Confesso: eu não esperava que as minhas etiquetas seriam motivo de tanta polêmica.

No dia, fiquei em silêncio e até acanhado. Hoje, como num pop-up, a cena voltou na cabeça e pensei: se aquela característica era tão discrepante em relação a personalidade delas, por que será que incomodou tanto?

Será que enfiei uma bituca de cigarro em uma ferida aberta e girei?

O que incomoda é o que não gostamos em nós mesmos e preferimos nem pensar?

O que não gostamos no outro é justamente o que não temos coragem de assumir que somos ou fazemos?

segunda-feira, 26 de março de 2012

Trintão cansado

Este blog mudou de cara.

Troquei o layout e apaguei todas as postagens antigas. Deixei apenas as de 2011.

Por que fiz isso? Bom. As ideias mudaram. A cabeça mudou.

Posso dizer que cheguei aos 30 anos e cansei.

Cansei de me irritar com assuntos que estão além do meu controle.

Cansei de me meter em questões polêmicas do mundo, só para mostrar minha opinião. Tanto em bares quanto em redes sociais.

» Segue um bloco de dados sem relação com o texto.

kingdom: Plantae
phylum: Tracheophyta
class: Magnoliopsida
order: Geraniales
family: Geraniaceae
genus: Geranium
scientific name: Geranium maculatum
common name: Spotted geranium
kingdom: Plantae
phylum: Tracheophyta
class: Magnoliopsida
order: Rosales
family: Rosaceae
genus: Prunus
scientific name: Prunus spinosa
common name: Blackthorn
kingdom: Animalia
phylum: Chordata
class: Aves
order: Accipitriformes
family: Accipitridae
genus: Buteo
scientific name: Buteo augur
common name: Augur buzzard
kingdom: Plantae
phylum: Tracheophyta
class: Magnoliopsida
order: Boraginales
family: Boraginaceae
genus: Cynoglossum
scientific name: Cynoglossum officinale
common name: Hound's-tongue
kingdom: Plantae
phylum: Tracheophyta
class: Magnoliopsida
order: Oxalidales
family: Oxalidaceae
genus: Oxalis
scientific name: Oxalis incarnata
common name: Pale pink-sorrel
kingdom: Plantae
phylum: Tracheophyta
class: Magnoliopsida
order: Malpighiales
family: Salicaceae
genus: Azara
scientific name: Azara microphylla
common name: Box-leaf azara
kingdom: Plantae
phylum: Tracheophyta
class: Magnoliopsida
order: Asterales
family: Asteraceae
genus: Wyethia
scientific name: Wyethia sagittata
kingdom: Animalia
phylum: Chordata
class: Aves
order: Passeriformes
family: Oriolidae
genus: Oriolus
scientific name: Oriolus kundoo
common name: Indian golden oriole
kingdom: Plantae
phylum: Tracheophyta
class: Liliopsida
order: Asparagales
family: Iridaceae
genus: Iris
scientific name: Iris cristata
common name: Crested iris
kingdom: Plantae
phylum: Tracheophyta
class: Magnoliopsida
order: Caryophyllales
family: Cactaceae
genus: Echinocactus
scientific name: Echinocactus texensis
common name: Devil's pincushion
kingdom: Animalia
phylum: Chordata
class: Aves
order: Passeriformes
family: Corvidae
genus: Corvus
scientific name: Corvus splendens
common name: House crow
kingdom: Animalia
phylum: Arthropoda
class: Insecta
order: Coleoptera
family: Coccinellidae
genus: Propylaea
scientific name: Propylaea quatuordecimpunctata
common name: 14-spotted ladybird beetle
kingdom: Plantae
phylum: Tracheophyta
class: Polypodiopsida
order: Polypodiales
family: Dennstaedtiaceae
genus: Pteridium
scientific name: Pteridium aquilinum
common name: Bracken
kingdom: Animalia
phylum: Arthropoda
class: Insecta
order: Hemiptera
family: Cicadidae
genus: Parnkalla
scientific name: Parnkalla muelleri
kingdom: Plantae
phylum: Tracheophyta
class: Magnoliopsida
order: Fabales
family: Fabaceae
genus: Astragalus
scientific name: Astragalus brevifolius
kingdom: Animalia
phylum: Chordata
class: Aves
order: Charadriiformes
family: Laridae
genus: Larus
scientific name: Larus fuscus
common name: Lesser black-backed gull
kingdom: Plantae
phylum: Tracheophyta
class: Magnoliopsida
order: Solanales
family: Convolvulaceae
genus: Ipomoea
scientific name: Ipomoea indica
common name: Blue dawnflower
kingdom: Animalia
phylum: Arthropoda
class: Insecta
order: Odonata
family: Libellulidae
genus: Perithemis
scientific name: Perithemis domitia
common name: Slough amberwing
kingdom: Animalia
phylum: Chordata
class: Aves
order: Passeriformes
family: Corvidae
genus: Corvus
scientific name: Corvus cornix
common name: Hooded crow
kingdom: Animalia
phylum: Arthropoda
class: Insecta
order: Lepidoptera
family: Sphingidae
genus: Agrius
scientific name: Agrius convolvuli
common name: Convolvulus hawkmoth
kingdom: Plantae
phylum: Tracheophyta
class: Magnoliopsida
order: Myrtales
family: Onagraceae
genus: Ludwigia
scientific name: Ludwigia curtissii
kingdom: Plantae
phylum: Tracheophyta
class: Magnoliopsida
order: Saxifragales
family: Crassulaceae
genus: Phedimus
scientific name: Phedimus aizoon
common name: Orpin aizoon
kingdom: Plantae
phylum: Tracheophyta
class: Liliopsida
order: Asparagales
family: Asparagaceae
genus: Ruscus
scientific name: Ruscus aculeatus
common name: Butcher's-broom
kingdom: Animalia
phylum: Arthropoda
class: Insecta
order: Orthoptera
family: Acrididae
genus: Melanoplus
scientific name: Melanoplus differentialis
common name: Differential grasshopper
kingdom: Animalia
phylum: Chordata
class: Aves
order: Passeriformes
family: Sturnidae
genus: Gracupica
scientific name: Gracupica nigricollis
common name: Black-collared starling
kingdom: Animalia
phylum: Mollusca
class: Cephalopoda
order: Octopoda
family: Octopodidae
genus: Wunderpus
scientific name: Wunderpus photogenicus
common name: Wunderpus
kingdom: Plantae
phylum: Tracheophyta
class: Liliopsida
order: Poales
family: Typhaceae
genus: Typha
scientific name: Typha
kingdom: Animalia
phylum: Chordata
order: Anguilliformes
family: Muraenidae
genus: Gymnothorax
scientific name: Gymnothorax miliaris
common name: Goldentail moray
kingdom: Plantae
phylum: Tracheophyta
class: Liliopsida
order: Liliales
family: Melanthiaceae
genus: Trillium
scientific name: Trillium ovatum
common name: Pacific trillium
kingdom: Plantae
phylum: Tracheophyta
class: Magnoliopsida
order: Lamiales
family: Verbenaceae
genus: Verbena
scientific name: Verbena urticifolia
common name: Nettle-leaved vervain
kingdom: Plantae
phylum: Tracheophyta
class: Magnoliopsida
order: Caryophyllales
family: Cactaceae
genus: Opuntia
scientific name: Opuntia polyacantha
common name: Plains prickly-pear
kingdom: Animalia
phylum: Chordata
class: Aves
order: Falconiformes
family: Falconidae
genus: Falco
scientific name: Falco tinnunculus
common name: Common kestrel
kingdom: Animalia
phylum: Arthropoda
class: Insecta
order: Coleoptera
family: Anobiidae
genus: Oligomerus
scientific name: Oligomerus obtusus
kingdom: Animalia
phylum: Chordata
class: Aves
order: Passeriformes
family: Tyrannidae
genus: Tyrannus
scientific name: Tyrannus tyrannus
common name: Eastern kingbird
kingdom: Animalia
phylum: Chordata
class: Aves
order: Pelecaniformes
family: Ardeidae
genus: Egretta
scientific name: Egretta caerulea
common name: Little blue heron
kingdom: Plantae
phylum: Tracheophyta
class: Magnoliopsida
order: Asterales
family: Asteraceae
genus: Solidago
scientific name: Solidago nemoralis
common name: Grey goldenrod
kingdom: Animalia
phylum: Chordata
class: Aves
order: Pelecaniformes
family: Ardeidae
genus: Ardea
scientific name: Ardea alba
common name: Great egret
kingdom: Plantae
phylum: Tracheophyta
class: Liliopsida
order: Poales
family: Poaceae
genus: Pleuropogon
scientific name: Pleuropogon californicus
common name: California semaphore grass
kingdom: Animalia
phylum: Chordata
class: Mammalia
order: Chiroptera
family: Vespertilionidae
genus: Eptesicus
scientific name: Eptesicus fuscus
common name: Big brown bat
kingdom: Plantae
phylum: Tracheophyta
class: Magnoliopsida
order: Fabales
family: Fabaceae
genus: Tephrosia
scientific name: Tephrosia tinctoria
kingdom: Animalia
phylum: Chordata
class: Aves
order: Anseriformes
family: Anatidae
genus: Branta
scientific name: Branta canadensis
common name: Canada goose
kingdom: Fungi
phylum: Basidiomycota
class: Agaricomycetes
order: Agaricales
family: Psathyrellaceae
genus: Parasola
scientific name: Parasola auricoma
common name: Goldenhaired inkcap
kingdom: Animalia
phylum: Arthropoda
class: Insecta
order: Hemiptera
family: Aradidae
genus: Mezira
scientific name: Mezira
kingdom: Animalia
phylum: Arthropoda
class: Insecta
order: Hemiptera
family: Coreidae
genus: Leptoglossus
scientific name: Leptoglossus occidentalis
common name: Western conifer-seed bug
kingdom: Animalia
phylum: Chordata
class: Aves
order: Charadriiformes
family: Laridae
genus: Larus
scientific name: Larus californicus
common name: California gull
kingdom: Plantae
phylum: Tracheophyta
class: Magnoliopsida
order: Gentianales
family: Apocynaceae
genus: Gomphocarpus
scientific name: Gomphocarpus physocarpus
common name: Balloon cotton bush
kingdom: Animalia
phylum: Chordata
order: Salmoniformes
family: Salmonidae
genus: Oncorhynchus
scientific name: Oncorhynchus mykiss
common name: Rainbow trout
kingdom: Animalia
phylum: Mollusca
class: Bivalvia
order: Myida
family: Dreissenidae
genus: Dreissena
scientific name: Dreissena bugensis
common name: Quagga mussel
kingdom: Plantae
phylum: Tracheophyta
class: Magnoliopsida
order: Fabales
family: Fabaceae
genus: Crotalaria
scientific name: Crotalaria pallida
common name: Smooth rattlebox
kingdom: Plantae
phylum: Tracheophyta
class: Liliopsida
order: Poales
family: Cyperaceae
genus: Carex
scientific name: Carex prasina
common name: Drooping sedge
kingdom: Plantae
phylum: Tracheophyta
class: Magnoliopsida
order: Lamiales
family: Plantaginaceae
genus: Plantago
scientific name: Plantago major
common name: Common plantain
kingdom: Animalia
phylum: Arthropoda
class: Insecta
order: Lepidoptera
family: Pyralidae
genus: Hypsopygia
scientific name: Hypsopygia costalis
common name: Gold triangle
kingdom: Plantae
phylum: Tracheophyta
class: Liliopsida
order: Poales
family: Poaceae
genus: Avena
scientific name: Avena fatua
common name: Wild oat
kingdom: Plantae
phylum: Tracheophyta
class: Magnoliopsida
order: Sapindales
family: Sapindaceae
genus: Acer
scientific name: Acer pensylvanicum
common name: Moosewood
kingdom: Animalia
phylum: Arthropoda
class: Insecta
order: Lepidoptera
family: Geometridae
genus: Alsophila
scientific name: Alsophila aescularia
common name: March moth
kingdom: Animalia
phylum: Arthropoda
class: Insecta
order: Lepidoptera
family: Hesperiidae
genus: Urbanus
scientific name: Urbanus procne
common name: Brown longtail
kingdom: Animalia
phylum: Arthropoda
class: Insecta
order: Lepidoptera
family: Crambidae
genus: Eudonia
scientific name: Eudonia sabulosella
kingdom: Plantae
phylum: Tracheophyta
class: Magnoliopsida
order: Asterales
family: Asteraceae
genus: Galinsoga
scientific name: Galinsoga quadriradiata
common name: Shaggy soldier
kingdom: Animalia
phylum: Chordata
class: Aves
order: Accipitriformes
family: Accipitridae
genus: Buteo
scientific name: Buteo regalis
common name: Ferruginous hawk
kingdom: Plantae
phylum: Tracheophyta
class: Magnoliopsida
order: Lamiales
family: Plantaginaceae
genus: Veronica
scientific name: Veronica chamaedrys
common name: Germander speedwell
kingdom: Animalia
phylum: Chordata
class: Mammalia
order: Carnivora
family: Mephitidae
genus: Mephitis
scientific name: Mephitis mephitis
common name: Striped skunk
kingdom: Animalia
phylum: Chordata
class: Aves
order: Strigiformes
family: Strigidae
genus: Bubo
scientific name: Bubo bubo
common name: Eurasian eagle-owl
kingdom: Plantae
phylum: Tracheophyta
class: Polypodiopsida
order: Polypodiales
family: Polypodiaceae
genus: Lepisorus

Cansei de tentar convencer, provar, defender e explicar para as pessoas o que eu acho legal. Gosto é realmente igual ao cu, e sendo bom ou sendo mau, cada um tem o seu. E foda-se.

Cansei de justificar o inútil e mostrar meu melhor lado para quem não se importa e/ou para quem eu não dou a mínima.

Cansei de me sentir vencedor em momentos que não fazem a menor diferença na vida.

Cansei de falar de política. Não entendo porra nenhuma. Só sei que está uma merda e que não tenho a menor ideia do que fazer para mudar alguma coisa. Se alguém souber e precisar de ajuda, pode me chamar.

Cansei de brigar e me estressar por causa de futebol. Nenhum daqueles milionários paga as minhas contas.

Cansei da mania paulistana de orgulhosamente contar histórias sobre excesso de trabalho e horas-extras mal pagas.

Cansei de me comparar com quem acho que esteja melhor ou pior do que eu. Cada um na sua.

Cansei de leituras, filmes, lugares e momentos “obrigatórios”.

Para encerrar, cansei de me eximir da responsabilidade da minha vida.